That is, "responsibility to control (R2C)." How many places in the world are in theory under the control of a sovereign member of the international system but is in practice outside of any national control and simply a haven for terrorists or criminals?
Under R2C, if you don't control your territory to prevent it from being used as a haven for terrorists, criminal gangs, or pirates, other countries gain the right to police that area. I called it the Lexington Rule:
One of the problems with dealing with non-state actors is that they have enough power to defy the state government that has the responsibility for policing that piece of territory. So when a country goes after the non-state actor exercising the power of a state to wage war, the country runs afoul of the Westphalian assumptions because the country is attacking the formal territory of some state government even if that government does not control the territory. The Hizbollah War is a case in point.
So what if we modify our rules of recognition? Let's split our recognition. We recognize a government that holds a UN seat and borrows money and is responsible for its actions, as we do now. Right now it is all or nothing. You are recognized or not and if you do you are given credit for controlling everything within the lines on the map indicating your country. The government has legal responsibility to control their territory, but in practice there is no way to compel them to do so and yet international law prevents others from trying to install some level of control--or at least to destroy threats gathering in those areas beyond government control.

Supplied material =>
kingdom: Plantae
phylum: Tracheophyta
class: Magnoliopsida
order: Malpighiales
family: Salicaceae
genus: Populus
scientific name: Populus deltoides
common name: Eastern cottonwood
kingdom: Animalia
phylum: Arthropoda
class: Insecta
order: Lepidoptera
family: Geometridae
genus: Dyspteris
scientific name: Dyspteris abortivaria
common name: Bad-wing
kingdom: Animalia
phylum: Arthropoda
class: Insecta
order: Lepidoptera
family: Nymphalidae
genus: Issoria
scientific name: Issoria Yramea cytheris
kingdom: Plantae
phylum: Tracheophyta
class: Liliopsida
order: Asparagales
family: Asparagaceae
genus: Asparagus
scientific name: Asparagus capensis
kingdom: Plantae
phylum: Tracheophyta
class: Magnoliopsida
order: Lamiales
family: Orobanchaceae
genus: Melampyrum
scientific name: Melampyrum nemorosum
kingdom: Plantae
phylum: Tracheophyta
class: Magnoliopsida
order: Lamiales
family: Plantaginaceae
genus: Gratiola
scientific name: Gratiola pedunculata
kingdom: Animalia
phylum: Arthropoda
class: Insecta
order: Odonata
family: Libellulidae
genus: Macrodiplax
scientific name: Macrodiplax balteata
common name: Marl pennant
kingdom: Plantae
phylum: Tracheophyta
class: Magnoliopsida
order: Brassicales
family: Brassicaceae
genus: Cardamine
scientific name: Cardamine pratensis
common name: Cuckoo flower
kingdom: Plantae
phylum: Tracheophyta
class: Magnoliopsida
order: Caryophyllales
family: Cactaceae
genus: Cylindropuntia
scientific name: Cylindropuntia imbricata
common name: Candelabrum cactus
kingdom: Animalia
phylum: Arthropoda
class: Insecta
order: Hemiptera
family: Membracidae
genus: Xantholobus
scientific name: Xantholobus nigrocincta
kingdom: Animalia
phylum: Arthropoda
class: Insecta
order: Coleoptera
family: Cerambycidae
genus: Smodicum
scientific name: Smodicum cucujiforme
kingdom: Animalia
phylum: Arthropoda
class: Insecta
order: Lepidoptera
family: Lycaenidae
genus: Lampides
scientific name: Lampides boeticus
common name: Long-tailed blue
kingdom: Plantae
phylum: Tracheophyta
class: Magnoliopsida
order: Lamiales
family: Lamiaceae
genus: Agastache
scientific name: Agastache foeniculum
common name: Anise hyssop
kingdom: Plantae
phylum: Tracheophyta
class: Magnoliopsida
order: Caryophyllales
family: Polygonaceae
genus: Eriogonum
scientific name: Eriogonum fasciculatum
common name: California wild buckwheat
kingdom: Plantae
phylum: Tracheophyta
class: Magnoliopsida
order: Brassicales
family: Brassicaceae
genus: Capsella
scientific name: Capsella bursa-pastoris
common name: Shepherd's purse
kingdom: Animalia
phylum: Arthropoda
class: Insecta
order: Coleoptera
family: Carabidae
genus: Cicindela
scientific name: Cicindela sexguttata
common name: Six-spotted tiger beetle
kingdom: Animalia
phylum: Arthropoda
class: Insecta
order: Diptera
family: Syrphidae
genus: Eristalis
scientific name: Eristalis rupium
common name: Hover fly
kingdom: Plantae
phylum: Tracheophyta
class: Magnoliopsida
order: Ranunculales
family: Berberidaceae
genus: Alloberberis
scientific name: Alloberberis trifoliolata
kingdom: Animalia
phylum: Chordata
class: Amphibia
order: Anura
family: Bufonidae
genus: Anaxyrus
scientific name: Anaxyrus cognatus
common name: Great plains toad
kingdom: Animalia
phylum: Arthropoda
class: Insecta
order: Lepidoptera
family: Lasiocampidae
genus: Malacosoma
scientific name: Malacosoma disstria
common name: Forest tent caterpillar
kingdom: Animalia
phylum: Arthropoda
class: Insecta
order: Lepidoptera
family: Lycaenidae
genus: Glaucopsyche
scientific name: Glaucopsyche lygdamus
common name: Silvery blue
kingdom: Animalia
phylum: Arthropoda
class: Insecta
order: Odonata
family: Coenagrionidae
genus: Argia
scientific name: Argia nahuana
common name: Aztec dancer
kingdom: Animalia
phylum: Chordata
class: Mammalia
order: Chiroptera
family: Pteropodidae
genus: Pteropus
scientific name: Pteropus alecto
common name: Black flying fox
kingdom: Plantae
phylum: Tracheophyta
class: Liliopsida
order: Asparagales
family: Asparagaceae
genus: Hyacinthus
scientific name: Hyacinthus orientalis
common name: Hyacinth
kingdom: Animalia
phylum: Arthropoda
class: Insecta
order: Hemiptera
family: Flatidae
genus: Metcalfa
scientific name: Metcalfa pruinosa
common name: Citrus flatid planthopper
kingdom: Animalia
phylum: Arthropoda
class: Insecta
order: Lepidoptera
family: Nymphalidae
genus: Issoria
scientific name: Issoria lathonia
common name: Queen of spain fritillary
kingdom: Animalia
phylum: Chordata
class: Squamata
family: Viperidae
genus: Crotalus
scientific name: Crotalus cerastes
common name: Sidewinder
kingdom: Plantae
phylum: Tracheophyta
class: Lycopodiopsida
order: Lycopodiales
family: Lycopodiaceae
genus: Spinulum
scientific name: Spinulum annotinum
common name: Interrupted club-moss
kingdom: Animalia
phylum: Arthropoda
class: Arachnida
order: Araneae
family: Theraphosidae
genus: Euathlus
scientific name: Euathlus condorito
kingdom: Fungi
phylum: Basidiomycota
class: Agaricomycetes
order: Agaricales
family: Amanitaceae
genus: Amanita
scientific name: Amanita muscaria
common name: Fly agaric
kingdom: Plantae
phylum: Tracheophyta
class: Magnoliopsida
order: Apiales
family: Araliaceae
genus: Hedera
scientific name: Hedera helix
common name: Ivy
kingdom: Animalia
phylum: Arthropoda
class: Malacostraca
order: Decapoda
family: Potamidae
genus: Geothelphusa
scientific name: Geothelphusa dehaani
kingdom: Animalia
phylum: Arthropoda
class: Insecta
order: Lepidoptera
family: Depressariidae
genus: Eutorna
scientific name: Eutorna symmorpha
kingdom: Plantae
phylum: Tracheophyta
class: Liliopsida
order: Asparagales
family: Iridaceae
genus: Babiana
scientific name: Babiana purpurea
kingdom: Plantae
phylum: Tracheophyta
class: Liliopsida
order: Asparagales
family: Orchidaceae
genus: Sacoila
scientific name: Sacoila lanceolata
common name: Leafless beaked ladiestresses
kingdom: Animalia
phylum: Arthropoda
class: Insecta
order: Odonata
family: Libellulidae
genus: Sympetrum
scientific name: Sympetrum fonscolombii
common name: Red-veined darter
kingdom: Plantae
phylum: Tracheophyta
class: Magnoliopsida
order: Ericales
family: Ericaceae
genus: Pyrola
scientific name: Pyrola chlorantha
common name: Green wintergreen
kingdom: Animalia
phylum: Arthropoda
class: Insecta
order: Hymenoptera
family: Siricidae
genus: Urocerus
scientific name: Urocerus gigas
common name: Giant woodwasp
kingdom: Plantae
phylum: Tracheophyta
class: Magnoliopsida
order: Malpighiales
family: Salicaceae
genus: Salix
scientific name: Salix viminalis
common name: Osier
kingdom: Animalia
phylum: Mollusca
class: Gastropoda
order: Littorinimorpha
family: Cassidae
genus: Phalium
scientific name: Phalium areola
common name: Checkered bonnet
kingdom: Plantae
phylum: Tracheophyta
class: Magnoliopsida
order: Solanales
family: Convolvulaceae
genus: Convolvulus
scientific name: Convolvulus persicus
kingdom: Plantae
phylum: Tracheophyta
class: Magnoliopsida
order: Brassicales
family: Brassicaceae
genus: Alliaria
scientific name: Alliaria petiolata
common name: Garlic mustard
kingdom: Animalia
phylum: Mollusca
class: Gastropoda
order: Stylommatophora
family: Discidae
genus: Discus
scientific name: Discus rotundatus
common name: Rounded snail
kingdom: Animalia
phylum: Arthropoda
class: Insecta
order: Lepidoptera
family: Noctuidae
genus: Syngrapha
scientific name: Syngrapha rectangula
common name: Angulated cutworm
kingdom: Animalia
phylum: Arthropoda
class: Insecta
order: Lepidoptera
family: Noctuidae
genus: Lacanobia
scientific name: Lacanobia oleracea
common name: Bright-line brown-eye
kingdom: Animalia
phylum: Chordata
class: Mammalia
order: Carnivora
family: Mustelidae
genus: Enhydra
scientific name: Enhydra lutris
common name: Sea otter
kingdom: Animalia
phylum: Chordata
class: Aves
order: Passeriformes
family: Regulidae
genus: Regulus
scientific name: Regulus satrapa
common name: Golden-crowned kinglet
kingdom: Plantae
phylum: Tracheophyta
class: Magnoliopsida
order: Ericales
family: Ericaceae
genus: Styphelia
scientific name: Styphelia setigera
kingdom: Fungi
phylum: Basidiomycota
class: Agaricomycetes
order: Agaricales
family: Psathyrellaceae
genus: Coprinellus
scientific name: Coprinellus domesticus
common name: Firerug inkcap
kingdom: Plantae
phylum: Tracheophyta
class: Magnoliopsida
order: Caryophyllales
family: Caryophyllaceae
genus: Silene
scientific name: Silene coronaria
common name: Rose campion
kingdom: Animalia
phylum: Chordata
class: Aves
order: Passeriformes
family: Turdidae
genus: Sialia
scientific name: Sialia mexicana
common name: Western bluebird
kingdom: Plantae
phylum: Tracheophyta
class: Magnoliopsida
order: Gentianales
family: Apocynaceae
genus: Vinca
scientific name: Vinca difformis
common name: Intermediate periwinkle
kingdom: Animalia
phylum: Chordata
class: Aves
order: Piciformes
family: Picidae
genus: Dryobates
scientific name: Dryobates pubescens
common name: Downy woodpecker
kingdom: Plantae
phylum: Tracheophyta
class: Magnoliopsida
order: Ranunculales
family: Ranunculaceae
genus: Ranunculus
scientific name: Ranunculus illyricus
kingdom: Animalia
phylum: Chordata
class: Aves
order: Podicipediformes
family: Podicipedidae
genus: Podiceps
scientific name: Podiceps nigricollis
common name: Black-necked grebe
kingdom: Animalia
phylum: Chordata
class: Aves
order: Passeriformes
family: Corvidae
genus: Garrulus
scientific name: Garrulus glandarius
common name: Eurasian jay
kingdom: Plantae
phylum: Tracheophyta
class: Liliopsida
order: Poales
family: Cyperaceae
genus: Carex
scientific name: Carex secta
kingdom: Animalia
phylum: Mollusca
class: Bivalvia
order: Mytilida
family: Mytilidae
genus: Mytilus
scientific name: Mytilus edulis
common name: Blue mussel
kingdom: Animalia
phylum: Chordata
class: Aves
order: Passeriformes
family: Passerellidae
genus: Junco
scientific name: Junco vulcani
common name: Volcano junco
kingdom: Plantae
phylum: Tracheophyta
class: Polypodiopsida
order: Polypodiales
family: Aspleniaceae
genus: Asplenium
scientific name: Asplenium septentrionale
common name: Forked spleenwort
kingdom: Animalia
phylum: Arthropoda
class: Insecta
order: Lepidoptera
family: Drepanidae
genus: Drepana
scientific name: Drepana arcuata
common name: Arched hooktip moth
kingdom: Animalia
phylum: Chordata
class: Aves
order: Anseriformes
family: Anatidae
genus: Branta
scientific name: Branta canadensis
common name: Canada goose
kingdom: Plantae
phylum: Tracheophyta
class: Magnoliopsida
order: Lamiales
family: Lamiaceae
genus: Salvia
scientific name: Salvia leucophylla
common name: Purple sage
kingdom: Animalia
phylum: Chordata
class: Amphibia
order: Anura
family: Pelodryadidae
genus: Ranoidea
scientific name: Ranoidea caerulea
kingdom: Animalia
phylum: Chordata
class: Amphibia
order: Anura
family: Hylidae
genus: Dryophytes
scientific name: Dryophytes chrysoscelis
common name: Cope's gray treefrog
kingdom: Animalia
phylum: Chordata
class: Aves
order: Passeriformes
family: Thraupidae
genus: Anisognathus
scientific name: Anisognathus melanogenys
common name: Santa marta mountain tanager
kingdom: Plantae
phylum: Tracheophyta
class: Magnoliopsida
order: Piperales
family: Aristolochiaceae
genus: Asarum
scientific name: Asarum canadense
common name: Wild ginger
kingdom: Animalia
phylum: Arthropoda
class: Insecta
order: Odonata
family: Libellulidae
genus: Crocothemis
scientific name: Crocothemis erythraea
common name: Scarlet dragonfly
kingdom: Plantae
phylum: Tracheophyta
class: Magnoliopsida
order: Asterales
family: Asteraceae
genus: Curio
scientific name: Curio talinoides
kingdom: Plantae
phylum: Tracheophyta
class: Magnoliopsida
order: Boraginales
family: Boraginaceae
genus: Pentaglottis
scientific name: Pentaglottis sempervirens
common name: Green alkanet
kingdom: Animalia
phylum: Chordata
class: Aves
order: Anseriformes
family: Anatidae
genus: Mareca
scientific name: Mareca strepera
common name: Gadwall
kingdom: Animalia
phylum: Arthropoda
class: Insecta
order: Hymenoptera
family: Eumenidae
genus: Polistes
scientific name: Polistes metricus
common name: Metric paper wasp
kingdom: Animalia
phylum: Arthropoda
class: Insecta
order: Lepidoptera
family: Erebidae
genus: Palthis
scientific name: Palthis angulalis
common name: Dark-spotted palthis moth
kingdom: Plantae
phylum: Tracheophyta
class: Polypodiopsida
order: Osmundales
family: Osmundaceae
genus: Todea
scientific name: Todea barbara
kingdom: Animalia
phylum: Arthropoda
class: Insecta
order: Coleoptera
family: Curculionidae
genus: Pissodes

Directives =>
• 1. Decide whether each statement agrees with the passage on responsibility to control, and answer yes or no, quoting the deciding words of the passage. (a) Under R2C, other countries gain the right to police an area that a country fails to control. (b) The writer called the idea the Westphalian Rule. (c) At present, recognition of a government is split.
• 2. What war does the passage on responsibility to control give as a case in point?
• 3. In the passage on responsibility to control, the sentence beginning "Under R2C" names groups that might use an uncontrolled territory as a haven. List all of them.

Answers to the exercises =>
• 1.
(a) Yes: "other countries gain the right to police that area."
(b) No: "I called it the Lexington Rule"
(c) No: "Right now it is all or nothing."

• 2. The Hizbollah War.

• 3. Terrorists, criminal gangs, pirates.